Est-ce par lassitude de l'Amérique et de ses excès que Roland Emmerich s'est tourné pour son dernier film, Anonymous, vers l'austère Angleterre shakespearienne ? La question mérite d'être posée. D'autant plus qu'il ne s'agit pas du seul effet de surprise ménagé par notre spécialiste allemand du blockbuster.

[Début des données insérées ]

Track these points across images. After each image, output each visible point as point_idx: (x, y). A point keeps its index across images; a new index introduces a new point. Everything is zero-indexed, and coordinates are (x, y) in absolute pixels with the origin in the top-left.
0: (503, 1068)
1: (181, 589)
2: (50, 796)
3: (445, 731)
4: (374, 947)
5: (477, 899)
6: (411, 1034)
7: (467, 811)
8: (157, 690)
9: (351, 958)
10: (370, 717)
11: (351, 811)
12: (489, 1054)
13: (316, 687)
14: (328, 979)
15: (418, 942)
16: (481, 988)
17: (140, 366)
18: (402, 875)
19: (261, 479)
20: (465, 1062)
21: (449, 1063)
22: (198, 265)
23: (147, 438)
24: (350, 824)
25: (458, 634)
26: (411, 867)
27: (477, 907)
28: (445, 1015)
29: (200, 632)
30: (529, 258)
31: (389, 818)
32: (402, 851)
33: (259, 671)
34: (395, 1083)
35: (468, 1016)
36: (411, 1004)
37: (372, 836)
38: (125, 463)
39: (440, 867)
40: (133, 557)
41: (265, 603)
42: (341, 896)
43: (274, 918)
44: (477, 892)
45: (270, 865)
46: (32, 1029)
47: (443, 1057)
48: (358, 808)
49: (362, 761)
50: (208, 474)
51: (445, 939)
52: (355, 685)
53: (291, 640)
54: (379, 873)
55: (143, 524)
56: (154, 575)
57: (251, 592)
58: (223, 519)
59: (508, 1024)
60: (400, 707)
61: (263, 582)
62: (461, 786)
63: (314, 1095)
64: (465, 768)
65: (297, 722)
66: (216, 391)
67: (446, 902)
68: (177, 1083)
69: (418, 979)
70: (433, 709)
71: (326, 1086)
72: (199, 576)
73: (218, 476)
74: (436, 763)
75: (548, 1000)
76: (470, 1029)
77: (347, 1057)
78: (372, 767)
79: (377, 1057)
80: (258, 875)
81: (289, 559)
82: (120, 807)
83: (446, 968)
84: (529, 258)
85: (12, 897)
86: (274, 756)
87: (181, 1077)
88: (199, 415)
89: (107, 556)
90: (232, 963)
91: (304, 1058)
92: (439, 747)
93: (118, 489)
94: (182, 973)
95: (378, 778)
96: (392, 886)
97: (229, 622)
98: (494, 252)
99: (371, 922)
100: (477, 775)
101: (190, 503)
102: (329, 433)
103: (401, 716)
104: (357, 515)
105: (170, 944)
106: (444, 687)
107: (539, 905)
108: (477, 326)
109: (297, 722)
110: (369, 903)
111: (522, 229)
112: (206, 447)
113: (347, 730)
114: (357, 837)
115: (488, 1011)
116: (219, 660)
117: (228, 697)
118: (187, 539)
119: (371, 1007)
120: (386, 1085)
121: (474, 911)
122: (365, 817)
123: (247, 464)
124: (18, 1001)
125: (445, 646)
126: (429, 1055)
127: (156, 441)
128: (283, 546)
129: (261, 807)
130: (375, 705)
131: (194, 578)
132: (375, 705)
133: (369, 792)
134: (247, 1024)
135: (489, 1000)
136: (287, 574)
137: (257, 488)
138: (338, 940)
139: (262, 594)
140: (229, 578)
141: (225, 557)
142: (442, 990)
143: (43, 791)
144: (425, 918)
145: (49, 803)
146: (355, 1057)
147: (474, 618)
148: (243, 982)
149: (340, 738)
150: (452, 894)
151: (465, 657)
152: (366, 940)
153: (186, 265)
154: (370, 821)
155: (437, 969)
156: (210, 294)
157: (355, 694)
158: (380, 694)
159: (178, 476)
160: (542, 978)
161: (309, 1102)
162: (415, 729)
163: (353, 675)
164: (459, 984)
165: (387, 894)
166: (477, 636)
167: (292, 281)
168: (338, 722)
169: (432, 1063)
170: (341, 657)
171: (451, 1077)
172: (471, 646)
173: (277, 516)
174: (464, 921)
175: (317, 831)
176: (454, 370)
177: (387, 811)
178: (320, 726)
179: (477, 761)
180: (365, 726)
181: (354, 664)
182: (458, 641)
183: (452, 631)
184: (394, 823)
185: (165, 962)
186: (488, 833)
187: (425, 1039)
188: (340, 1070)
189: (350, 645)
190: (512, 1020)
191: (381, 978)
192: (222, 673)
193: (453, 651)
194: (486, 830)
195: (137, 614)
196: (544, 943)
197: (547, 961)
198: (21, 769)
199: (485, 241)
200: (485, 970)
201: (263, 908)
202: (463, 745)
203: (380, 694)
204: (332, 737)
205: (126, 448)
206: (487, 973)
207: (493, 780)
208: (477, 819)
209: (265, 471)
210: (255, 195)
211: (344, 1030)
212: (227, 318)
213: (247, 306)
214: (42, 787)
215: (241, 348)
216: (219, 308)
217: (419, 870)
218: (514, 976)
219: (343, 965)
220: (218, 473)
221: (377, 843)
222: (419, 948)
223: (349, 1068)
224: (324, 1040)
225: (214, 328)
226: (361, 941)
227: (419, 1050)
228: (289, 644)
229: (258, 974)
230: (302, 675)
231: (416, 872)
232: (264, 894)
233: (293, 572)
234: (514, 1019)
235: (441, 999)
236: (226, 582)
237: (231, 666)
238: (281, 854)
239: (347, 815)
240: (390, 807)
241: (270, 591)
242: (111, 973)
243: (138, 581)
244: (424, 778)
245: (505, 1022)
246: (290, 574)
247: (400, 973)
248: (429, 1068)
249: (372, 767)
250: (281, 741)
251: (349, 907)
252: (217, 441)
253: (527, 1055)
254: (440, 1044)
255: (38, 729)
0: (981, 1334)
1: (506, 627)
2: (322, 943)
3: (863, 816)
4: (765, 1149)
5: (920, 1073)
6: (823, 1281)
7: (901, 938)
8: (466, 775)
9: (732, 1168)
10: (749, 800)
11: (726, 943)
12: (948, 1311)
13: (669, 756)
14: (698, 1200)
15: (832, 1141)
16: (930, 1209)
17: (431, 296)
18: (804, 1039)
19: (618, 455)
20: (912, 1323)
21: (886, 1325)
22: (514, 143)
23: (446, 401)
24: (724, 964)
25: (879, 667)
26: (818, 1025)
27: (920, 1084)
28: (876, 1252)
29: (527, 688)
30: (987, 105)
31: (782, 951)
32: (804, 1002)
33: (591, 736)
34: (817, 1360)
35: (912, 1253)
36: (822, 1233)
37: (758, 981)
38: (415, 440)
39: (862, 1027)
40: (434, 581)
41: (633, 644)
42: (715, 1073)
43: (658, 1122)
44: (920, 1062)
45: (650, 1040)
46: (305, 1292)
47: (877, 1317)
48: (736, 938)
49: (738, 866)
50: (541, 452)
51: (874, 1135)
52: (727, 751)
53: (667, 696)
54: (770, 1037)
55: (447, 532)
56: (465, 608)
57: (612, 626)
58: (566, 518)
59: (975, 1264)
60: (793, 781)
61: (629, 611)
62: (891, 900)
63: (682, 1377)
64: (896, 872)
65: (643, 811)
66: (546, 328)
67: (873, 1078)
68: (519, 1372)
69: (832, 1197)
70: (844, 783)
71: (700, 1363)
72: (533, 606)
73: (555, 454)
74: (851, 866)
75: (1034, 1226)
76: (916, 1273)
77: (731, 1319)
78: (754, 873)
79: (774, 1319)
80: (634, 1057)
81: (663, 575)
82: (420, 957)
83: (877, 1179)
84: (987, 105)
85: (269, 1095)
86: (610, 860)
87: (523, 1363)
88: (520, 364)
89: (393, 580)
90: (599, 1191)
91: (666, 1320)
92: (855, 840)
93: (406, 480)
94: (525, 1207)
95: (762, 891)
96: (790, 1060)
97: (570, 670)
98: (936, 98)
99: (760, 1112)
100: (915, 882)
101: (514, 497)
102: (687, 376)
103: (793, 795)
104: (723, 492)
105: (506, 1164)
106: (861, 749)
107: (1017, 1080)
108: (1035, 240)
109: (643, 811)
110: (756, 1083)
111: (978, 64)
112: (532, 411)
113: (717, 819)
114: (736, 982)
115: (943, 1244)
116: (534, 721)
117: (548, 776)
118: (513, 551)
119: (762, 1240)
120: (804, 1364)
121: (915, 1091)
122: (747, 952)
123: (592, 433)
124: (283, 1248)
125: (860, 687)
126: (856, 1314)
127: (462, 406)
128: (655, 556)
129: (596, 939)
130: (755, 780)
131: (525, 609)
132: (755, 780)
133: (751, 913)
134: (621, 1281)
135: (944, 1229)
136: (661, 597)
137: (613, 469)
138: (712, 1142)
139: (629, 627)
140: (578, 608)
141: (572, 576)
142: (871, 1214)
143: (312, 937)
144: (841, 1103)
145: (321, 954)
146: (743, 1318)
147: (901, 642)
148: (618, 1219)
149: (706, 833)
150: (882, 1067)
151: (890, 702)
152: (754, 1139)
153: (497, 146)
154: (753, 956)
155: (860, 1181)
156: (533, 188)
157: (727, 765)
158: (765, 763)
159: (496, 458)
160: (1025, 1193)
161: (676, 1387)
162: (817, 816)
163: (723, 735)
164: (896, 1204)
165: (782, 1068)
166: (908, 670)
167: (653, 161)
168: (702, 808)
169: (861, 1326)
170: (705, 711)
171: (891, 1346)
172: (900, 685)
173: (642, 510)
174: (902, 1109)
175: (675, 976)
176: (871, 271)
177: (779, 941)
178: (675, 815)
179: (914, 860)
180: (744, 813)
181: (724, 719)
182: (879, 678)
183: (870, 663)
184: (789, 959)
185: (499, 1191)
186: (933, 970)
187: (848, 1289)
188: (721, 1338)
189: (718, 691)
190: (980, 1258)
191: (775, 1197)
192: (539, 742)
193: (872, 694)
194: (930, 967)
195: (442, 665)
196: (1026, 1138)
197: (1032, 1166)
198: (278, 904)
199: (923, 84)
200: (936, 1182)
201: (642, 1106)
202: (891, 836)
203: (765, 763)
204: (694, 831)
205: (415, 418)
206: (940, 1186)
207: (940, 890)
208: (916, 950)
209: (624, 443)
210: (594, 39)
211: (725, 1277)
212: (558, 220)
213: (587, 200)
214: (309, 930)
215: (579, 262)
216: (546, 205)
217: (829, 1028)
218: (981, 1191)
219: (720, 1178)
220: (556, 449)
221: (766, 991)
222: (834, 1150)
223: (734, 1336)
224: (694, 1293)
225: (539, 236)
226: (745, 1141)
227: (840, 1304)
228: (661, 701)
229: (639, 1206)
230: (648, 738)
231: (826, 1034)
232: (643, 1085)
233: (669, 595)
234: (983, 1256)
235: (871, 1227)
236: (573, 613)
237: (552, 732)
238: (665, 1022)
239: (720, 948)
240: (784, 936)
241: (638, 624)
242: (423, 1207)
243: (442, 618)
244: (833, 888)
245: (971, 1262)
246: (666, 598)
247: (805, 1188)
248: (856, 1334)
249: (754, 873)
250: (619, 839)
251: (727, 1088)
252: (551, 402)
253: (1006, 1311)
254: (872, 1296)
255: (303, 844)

Surprenant, Anonymous l'est à plus d'un titre. Là où les films précédents d'Emmerich pêchaient par un simplisme narratif, Anonymous se dote d'un scénario impeccablement écrit mettant en doute la paternité des œuvres de Shakespeare en proposant une hypothèse captivante : et si le nom de Shakespeare avait servi de leurre au véritable auteur des pièces et poèmes que nous connaissont tous, un auteur qui cherchait tragiquement à cacher son talent car issu d'un milieu aristocratique hostile à la création artistique. S'il est évident que la volonté d'Emmerich n'est pas de réécrire l'histoire (il place d'emblée l'hypothèse de son film dans une dimension totalement fictive), l'idée de se servir des événements du règne d'Elisabeth Ière comme toile de fond à une machination artistique apparaît comme remarquablement traitée. Le scénario se déploie dans les méandres d'une temporalité aussi fracturée que l'identité de l'auteur d'Hamlet. La multiplicité des époques, comme celle des personnages, donne à Anonymous une belle densité dramatique, tout en suspense et tragédie, magnifiée par des dialogues brillamment écrits et interprétés par une troupe d'acteurs britanniques inspirés : Rhys Ifans superbement torturé, Vanessa Redgrave saisissante et bouleversante dans la peau d'une Elisabeth vieillissante, rongée par le regret et ses frustrations de souveraine, David Thewlis totalement habité par son personnage de William Cecil... La splendeur discrète mais néanmoins perpétuelle de la photographie, d'une sombreur aussi irréelle que mélancolique, tout comme le caractère hypnotique de la bande originale, vient conférer à l'intrigue une atmosphère crépusculaire entêtante.
Là où Anonymous s'avère être une surprise réjouissante, c'est dans sa sobriété formelle. Emmerich, qui a visiblement plus d'un tour dans son sac, laisse derrière lui les oripeaux de la surenchère hollywoodienne et signe une fresque d'une noirceur désespérée (essentiellement grâce au jeu des acteurs), où l'intime l'emporte sur un spectaculaire pour une fois mesuré, enfin maîtrisé (amorce de bataille virant au tragique, incendie d'un théâtre...). Film de la maturité, Anonymous l'est certainement, d'autant plus que son réalisateur dote sa mise en scène d'un supplément de fond appréciable, n'hésitant pas à exploiter, discrètement mais efficacement, la relation entre l'art et la politique, en revenant notamment sur le sujet délicat de la censure, toujours actuel. Certes, il ne s'agit pas de cinéma engagé, car Emmerich reste tout de même attaché à son goût pour le pur divertissement. Un goût qu'il se paie le luxe de justifier en communiant avec ses spectateurs, au détour de scènes de représentations théâtrales saisissantes d'intensité, fonctionnant sur le principe de la mise en abyme. Et si l'hypothèse que propose le scénario peut a priori apparaître comme provocatrice, voire prétentieuse, on s'aperçoit très vite qu'Emmerich n'est ni un provocateur, ni un prétentieux, car il rend un hommage réel, non pas à Shakespeare lui-même, mais à la puissance des œuvres que l'on dit écrites par Shakespeare. Finalement peu importe l'homme derrière la plume (car on ne connaîtra probablement jamais la vérité sur la paternité des textes shakespeariens), c'est ce que la plume a laissé gravé sur les pages qui compte et dont on se souvient. L'habileté dont fait preuve ici le cinéaste allemand, ainsi que l'attachement irrésistible aux personnages et à leur destin, font d'Anonymous un film à la fois fort, intense et visuellement éblouissant, qui donne littéralement envie de se replonger dans l'œuvre de Shakespeare. Il ne s'agit certes pas d'un chef-d'œuvre, mais d'un très bon film, certainement le meilleur d'Emmerich à ce jour, et assurément l'une des plus grandes surprises de ce début d'année.